Regarding real case studies, we considered two datasets. In the first one, we illustrated the presence of a clustering structure, modeled via mixtures of unimodal Dirichlet distributions. This result contrasts with what has been done in the literature, where this dataset has always been considered as having a single group with atypical points. From an interpretative point of view, the detected clusters consist of different kinds of basalts present in the Isle of Skye, which differ by the proportions of major chemical elements.

The second dataset provided an example of a grouping structure with atypical points. Indeed, the fitting of the contaminated Dirichlet mixture model was the best according to the BIC. By using the features of this model, it has been possible to automatically detect and evaluate the atypical points assigned to one of the two clusters.
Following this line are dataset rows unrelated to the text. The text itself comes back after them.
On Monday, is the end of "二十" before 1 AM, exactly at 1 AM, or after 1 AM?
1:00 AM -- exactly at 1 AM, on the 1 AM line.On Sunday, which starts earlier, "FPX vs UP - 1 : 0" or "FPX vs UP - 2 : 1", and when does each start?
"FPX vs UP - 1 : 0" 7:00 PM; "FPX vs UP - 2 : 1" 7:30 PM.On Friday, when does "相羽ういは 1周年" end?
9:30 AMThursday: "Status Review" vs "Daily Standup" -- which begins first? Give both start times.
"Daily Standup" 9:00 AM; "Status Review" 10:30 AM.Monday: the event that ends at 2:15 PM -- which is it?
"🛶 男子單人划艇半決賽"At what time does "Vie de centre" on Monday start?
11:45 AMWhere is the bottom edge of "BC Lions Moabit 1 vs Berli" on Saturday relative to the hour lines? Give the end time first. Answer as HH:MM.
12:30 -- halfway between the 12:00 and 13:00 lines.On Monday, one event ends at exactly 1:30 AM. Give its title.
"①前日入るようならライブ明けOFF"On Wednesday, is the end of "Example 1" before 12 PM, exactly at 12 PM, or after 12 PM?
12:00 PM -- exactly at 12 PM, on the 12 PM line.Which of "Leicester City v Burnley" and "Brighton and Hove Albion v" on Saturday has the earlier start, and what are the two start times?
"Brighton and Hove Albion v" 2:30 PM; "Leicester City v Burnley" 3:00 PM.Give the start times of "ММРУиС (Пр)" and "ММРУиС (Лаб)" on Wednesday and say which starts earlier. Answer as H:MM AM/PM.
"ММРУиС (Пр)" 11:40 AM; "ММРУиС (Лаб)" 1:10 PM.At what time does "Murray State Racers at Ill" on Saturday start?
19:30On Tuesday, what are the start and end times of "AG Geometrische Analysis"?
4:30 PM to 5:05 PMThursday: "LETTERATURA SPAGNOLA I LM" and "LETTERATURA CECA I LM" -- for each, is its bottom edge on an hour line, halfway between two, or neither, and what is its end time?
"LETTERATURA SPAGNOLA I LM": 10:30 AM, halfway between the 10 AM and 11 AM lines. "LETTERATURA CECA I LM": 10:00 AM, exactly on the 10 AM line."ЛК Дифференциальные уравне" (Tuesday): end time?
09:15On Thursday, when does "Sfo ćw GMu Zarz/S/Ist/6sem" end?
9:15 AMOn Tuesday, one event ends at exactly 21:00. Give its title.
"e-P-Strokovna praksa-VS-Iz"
There are different possibilities for further work, four of which are worth mentioning. Firstly, the CUD-M model we propose follows a “componentwise” approach to protect the UD-M against the presence of atypical observations. Under the alternative “additional component” approach, and borrowing the famous idea from Banfield and Raftery (1993), the UD-M model could be protected against atypical observations via an “additional component” approach where a uniform distribution across the simplex is used as an additional component. The uniform component would hopefully capture the contaminated observations. Secondly, covariates are often available along with compositional data. A straightforward extension of the proposed methodology would deal with the regression framework, where the response random vector is conditionally distributed according to the CUD(-M) model. Thirdly, parsimony is a fundamental aspect of statistical modeling. Parsimony could be achieved by forcing the parameters (excluding the modes) to be equal across mixture components. Finally, extensions to hidden Markov models can be considered.